Using Git Instead of Your Stupid Blockchain

1. Using Git Instead of Your Stupid Blockchain

1. Using Git Instead of Your Stupid Blockchain

Much has been made lately¹ about using the blockchain for supply chain applications. Proponents argue that it could enable greater transparency and allow for companies to more easily locate and contain issues in their supply chain². They aren't wrong in this, but they are wrong when they say "the right tool to solve this is a blockchain!"

1.1. Git vs Blockchain

Git and the blockchain were designed by different people to solve different problems, but at their base have the same data structure: the Merkle tree. This data structure is the key to why blockchain proponents aren't entirely wrong. Briefly, the Merkle is a tree³ in which every leaf is referenced by the hash⁴ of its contents, while every non-leaf is referenced by the hash of the hashes of its leaves. The result of this is that it becomes easy to verify that the data stored in the tree is what you expect it to be, and that it hasn't been tampered with⁵ ^,⁶.

So, what's the difference? Well, their purposes, for a start. The blockchain⁷ was designed to process transactions between an arbitrary number of untrusted participants, with no single point of truth or accountability. This means that everyone is accountable to each other, and everyone has to verify everything⁸. Git, meanwhile, was developed to track revisions in files that began at a single point in history, and can be directly administered by a person or organization⁹.

The trick here is that, as this essay is merely a textual representation of the thoughts in my mind, serving as a transmission vehicle, Git can be used to track the status and history of an arbitrary object as represented textually¹⁰, while also avoiding the cost, speed, and complexity problems that result from the blockchain¹¹.

1.2. Implementation

"Well that's all well and good," I hear you say, "but how does a 20 year old source code version control system do the same thing as the shiny new blockchain I pay IBM $100k per month to use?"

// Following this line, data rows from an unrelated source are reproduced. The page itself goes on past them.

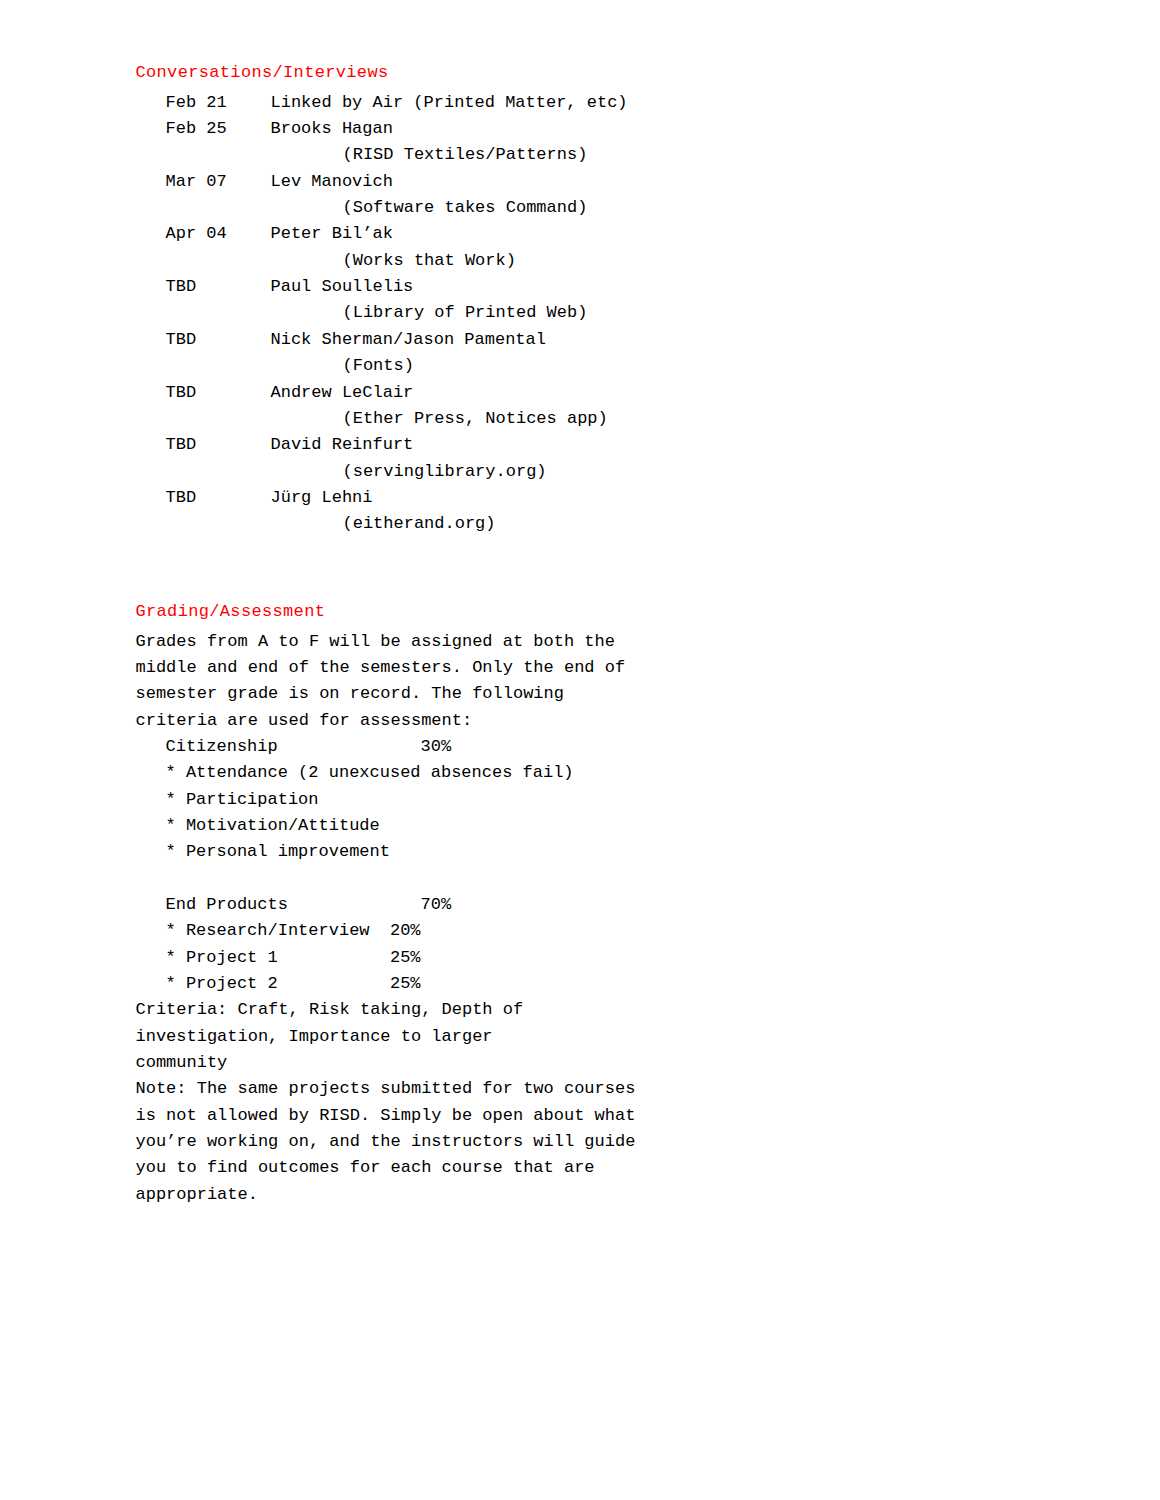Conversations/Interviews
| Feb 21 | Linked by Air (Printed Matter, etc) |
| Feb 25 | Brooks Hagan (RISD Textiles/Patterns) |
| Mar 07 | Lev Manovich (Software takes Command) |
| Apr 04 | Peter Bil’ak (Works that Work) |
| TBD | Paul Soullelis (Library of Printed Web) |
| TBD | Nick Sherman/Jason Pamental (Fonts) |
| TBD | Andrew LeClair (Ether Press, Notices app) |
| TBD | David Reinfurt (servinglibrary.org) |
| TBD | Jürg Lehni (eitherand.org) |
Grading/Assessment
Grades from A to F will be assigned at both the middle and end of the semesters. Only the end of semester grade is on record. The following criteria are used for assessment:
Citizenship 30%
* Attendance (2 unexcused absences fail)
* Participation
* Motivation/Attitude
* Personal improvement
End Products 70%
* Research/Interview 20%
* Project 1 25%
* Project 2 25%
Criteria: Craft, Risk taking, Depth of investigation, Importance to larger community
Note: The same projects submitted for two courses is not allowed by RISD. Simply be open about what you’re working on, and the instructors will guide you to find outcomes for each course that are appropriate.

Well, let's first consider how Walmart¹² uses theirs:

1.2.1. Walmart¹³ ^,¹⁴

In their blockchain¹⁵, Walmart tracks individual packages through their product ID, lot/batch codes, purchase order, and timestamps for each phase (e.g., for a piece of produce, harvesting, processing, shipping, and receiving). At each point in the supply chain, whoever is currently touching the product adds a new "transaction" indicating what the touch was, which product it was, the batch, and when the touch happened. This history is recorded in the blockchain, and it allows an analyst to grab the entire history for a single product in an instant. This may seem daunting for the non-technical supply chain professional, but it's actually quite simple in concept.

Example Structure
First, I'll define a structure for the repository in which the products that will be tracked will live in. There are a handful of ways to do this¹⁶, but the most simple way is to define it by SKU. We will then "place an order" for one of those SKUs, using a textual representation based on s-expressions.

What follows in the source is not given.